- [EXCERPTED TEXT]:
Predicted Probabilies with Multilevel Logit Models

Dear all Stan users,

Hope things are going well with you all. I am posting to ask about post-estimation analysis of a two-level logit model after running stan_glmer. Below y is a binary response variable, x1-x4 are individual level covariates, and x5 is a level-2 predictor. The level-1 model is specified as
y = x0 + x1 + x2 + x3 + x4 + e, wherein x0 is a unit column for intercept and e is the error term
and the level-2 models include
b0 = g00 + x5 + u00
b2 = g20 + x5 + u20
where g00 and g20 are unit columns at level-2 and u’s are level-2 error terms.

stanmod01 <-stan_glmer(y ~ x1 + x2 + x3 + x4 + x5 + x5*x2
              + (1 + x2 | group), 
              data = mydata, family = binomial, seed = 123456789)

So after I obtain the results, I want to get the predicted probability of y = 1 given a x vector. So first I create a x vector as follow,

x.vector <- data.frame(x1 = 3.5,  x2 = 0, x3 = 0, x4 = 0, x5 = 30, group  = 23019)

(Records from a collection)
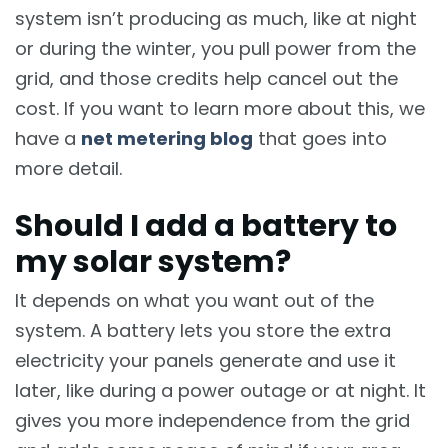
system isn’t producing as much, like at night
or during the winter, you pull power from the
grid, and those credits help cancel out the
cost. If you want to learn more about this, we
have a
net metering blog
that goes into
more detail.
Should I add a battery to
my solar system?
It depends on what you want out of the
system. A battery lets you store the extra
electricity your panels generate and use it
later, like during a power outage or at night. It
gives you more independence from the grid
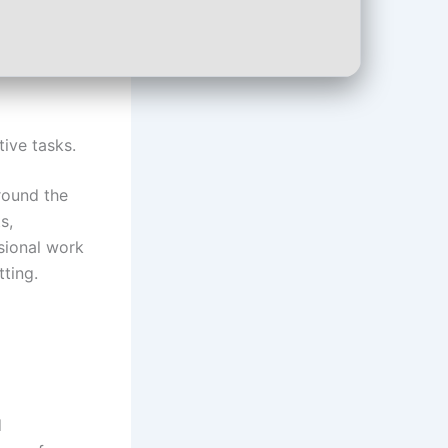
ive tasks.
around the
s,
ssional work
tting.
d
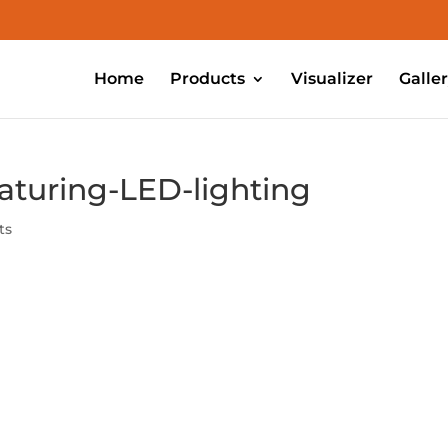
Home
Products
Visualizer
Galle
aturing-LED-lighting
ts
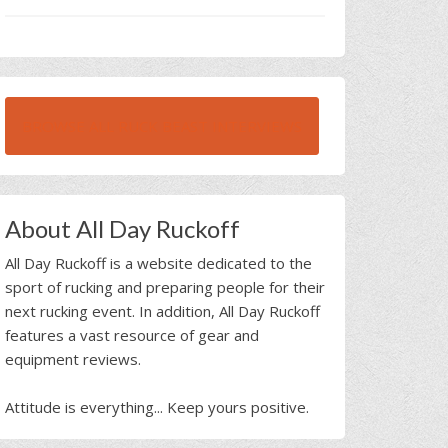
BROWSE ALL RUCK BEAST INTERVIEWS
About All Day Ruckoff
All Day Ruckoff is a website dedicated to the
sport of rucking and preparing people for their
next rucking event. In addition, All Day Ruckoff
features a vast resource of gear and
equipment reviews.
Attitude is everything... Keep yours positive.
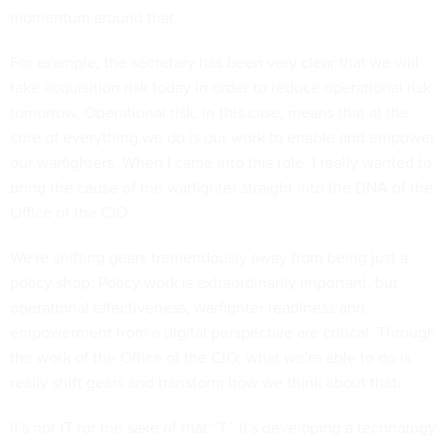
momentum around that.
For example, the secretary has been very clear that we will
take acquisition risk today in order to reduce operational risk
tomorrow. Operational risk, in this case, means that at the
core of everything we do is our work to enable and empower
our warfighters. When I came into this role, I really wanted to
bring the cause of the warfighter straight into the DNA of the
Office of the CIO.
We're shifting gears tremendously away from being just a
policy shop. Policy work is extraordinarily important, but
operational effectiveness, warfighter readiness and
empowerment from a digital perspective are critical. Through
the work of the Office of the CIO, what we're able to do is
really shift gears and transform how we think about that.
It's not IT for the sake of that “T.” It's developing a technology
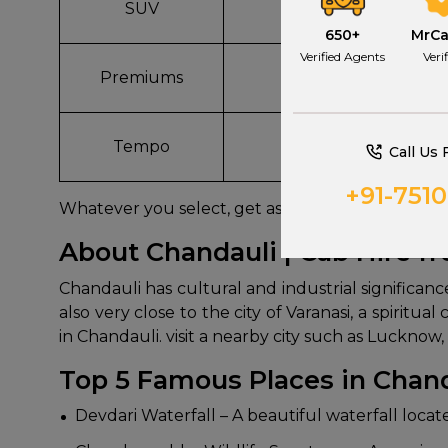
SUV
Innova, Ertiga
650+
MrC
Verified Agents
Veri
Premiums
BMW, Mercedes
Tempo
Force, Ashok Leylan
Call Us 
+91-751
Whatever you select, get assured AC cabs, well 
About Chandauli | Cab Hire f
Chandauli has cultural and industrial significanc
also very close to the city of Varanasi, a spiritu
in Chandauli. visit a nearby city such as Luckno
Top 5 Famous Places in Chan
Devdari Waterfall – A beautiful waterfall loca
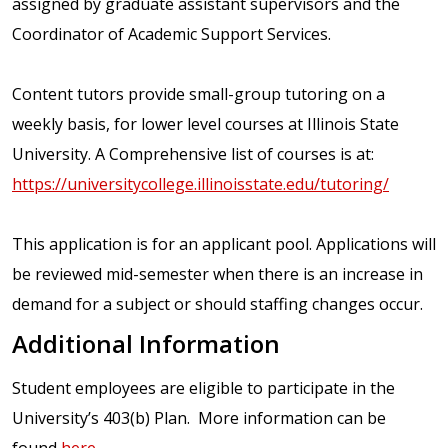
assigned by graduate assistant supervisors and the
Coordinator of Academic Support Services.
Content tutors provide small-group tutoring on a
weekly basis, for lower level courses at Illinois State
University. A Comprehensive list of courses is at:
https://universitycollege.illinoisstate.edu/tutoring/
This application is for an applicant pool. Applications will
be reviewed mid-semester when there is an increase in
demand for a subject or should staffing changes occur.
Additional Information
Student employees are eligible to participate in the
University’s 403(b) Plan. More information can be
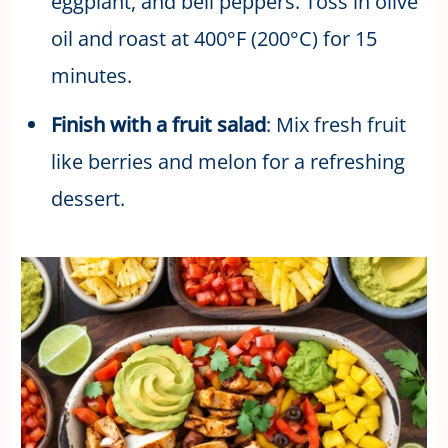
eggplant, and bell peppers. Toss in olive
oil and roast at 400°F (200°C) for 15
minutes.
Finish with a fruit salad
: Mix fresh fruit
like berries and melon for a refreshing
dessert.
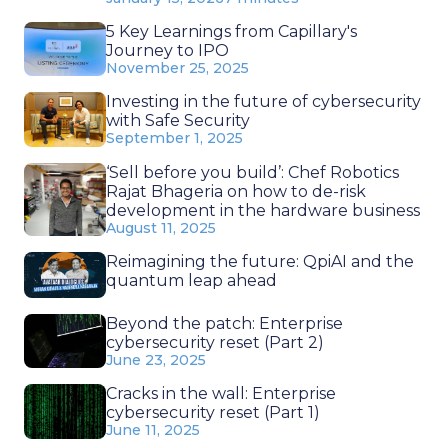
5 Key Learnings from Capillary's
Journey to IPO
November 25, 2025
Investing in the future of cybersecurity
with Safe Security
September 1, 2025
‘Sell before you build’: Chef Robotics
Rajat Bhageria on how to de-risk
development in the hardware business
August 11, 2025
Reimagining the future: QpiAI and the
quantum leap ahead
Beyond the patch: Enterprise
cybersecurity reset (Part 2)
June 23, 2025
Cracks in the wall: Enterprise
cybersecurity reset (Part 1)
June 11, 2025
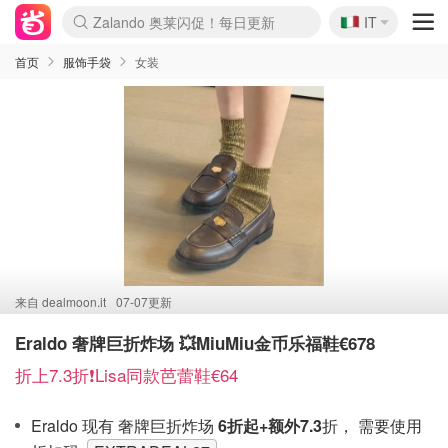
🇮🇹
Zalando 奥莱闪促！每日更新
IT
Boticinal 夏促开抢！
4折！lulu周四疯狂上新
速领！Stanley独家85折
首页
服饰手袋
女装
来自
dealmoon.it
07-07更新
Eraldo 奢牌巨折炸场 💥MiuMiu金币乐福鞋€678
折上7.3折❗️Lisa同款芭蕾鞋€64
Eraldo 现有 奢牌巨折炸场
6折起+额外7.3
折， 需要使用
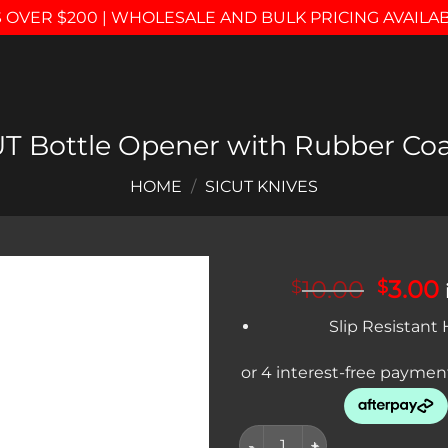
 OVER $200 | WHOLESALE AND BULK PRICING AVAILA
T Bottle Opener with Rubber Co
HOME
/
SICUT KNIVES
Origin
10.00
3.00
$
$
price
Add to
Slip Resistant
was:
i
wishlist
$10.00
SICUT Bottle Opener with Rub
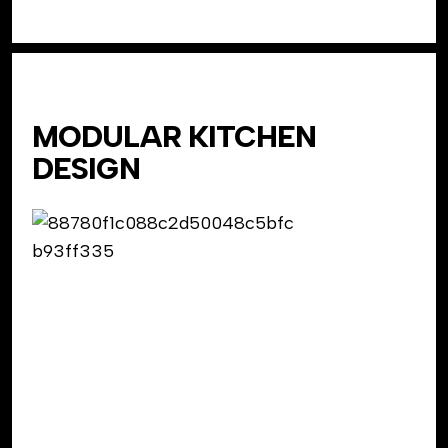
MODULAR KITCHEN
DESIGN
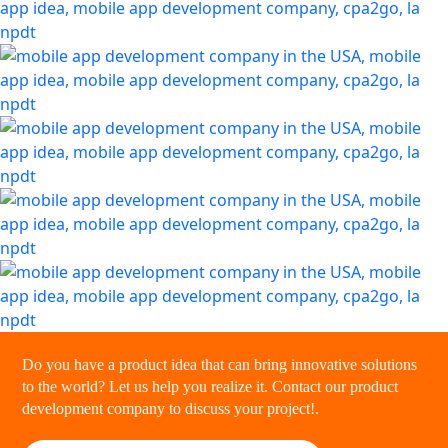
Do you have a product idea that can bring innovative solutions
to the world? Let us help you realize it. Contact our product
development company to discuss your project!.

- [INSTRUCTION 1]:
Reproduce the passage of the post about predicted probabilities from a multilevel logit model that runs between "stanmod01 <-stan_glmer(y ~" and "seed = 123456789)", inclusive.
- [INSTRUCTION 2]:
Pick up the post about predicted probabilities from a multilevel logit model where it stops, and carry it forward.

- [TASK RESULT 1]:
stanmod01 <-stan_glmer(y ~ x1 + x2 + x3 + x4 + x5 + x5*x2
              + (1 + x2 | group), 
              data = mydata, family = binomial, seed = 123456789)

- [TASK RESULT 2]:
Then I use the posterior_predict to calculate the prediction,

predP = posterior_predict(stanmod01, newdata=x.vector)

I can get predP. But what is in predP are one’s and zero’s, not predicted probabilities. So my first question is how I can get the generated posterior distribution of predicted probabilities given a x vector. My second question is if the ones and zeros are random draws based on the predicted probabilities. Thank you all!

Jun Xu, PhD
Department of Sociology
Ball State University

I think I’ve figured out. It looks like I need to use the posterior_linpred and posterior_epred functions instead of the posterior_predict function. Will update you all if there is any new finding. Thank you all!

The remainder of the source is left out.